Text excerpt:
The
Gift of Deep Listening
Happy New Year! Here’s to welcoming 2007
as fresh ground for the seeds of our dreams – may we
plant those dreams with care, faith, and great joy!
The last two issues of this newsletter
contained fourteen tips for practicing cross-cultural
skills in everyday communications. If you missed those
issues,
find them here. The one skill that I did not discuss in
full is “deep listening” – the practice I consider to be by
far and away the most important when attempting to
cultivate clear, conscious and compassionate
communications. After all, if we aren’t really
listening, the other fourteen tips don’t matter much
anyway!
I wrote an article on Deep Listening for
this newsletter in the October issue of 2004. My readership has
greatly increased since that time, so for many of you,
this will be a new article. For those who read it in
2004, however, I urge you to read it again. I can say
for myself that revisiting the suggestions herein was
both helpful and important.
May I suggest as we enter this new year
that we recommit to offering the gift of our undivided
attention to those who are lonely, those who feel
misunderstood, and those whose lives are not full of the
companionship and love that many of us are privileged to
enjoy. To our loved ones, let’s make a gift of deep
listening that will both surprise and delight them,
perhaps surprising and delighting ourselves as a result
of what we learn in the process.
With warm wishes for peace in the new
year – peace in our hearts, peace in our homes, and
peace in our world,
~ Denise
Read Denise's
previous (November 2006) newsletter...
The Gift of Deep Listening
Dear Friends and Colleagues,
Think about the
last time someone listened to you “deeply” – not just
skimming the surface of your words, but with a
willingness to dive into your meaning. What was it like
to be on the receiving end of someone’s single-pointed
attention, listening not with the intent to “reply”, but
with a posture of communicating heart to heart, mind to
mind, spirit to spirit?

(Items from a data source)
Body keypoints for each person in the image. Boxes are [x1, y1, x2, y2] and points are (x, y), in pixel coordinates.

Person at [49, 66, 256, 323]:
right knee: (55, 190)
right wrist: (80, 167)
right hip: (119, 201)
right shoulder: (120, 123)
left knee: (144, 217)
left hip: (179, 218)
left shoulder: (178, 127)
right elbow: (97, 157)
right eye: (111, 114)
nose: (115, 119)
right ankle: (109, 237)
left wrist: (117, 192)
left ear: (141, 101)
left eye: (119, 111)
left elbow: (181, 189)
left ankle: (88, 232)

What this exercise asks:
(A) According to the deep listening newsletter, how many tips for practicing cross-cultural skills did the last two issues contain?
(B) Proceed with the deep listening newsletter, writing on from its last sentence.
These items are separate material, apart from the newsletter on deep listening.

Outputs by task:
(A) Fourteen tips.

(B)
If we take a
moment to think about it, among the most precious
moments in our lives are those when we have felt
ourselves to be most deeply understood by another human
being. It is only from that place that we are able to
express our vulnerabilities, our fears, our doubts and
our triumphs. Being listened to is a fundamental human
need, a basic nutrient in our psychological and
emotional well-being. Yet, as Ralph Waldo Emerson
observed, not only is being listened to a rare
experience, “It is”, he said, “no less than a luxury to
be understood.” We know of what he speaks. But as we nod
in agreement with this sad assertion, are we willing to
accept that this is a “luxury” we can readily afford to
other people? Perhaps the gift of presence, of our
undivided attention, is the most under-used of human
resources, one of the least costly, one of the most
freely available, and one of the most powerfully
beneficial gifts we have to share in human community.
Unfortunately,
deep listening also happens to be one of the most
difficult things we have to give. Not because we are
uninformed about “how” to listen – after all, haven’t we
all heard the basic principles of effective listening
espoused a thousand times in a thousand different ways:
seek first to understand, then to be understood; listen
not just to the words, but to everything being
expressed; listen for the feelings behind the facts;
prevent misunderstanding by clarifying what you have
heard; demonstrate that you are listening by using
“active listening techniques”, etc. etc., etc.
So, if we already
“know how to listen”, why is it so difficult to put into
practice? Here are a few ideas for becoming more
conscious of the challenges of deep listening, the
rewards that come when we achieve it, and the gift that
deep listening returns to both parties who exchange it.
1. Approach
deep listening as more than a skill; it is a stance, a
posture and an attitude!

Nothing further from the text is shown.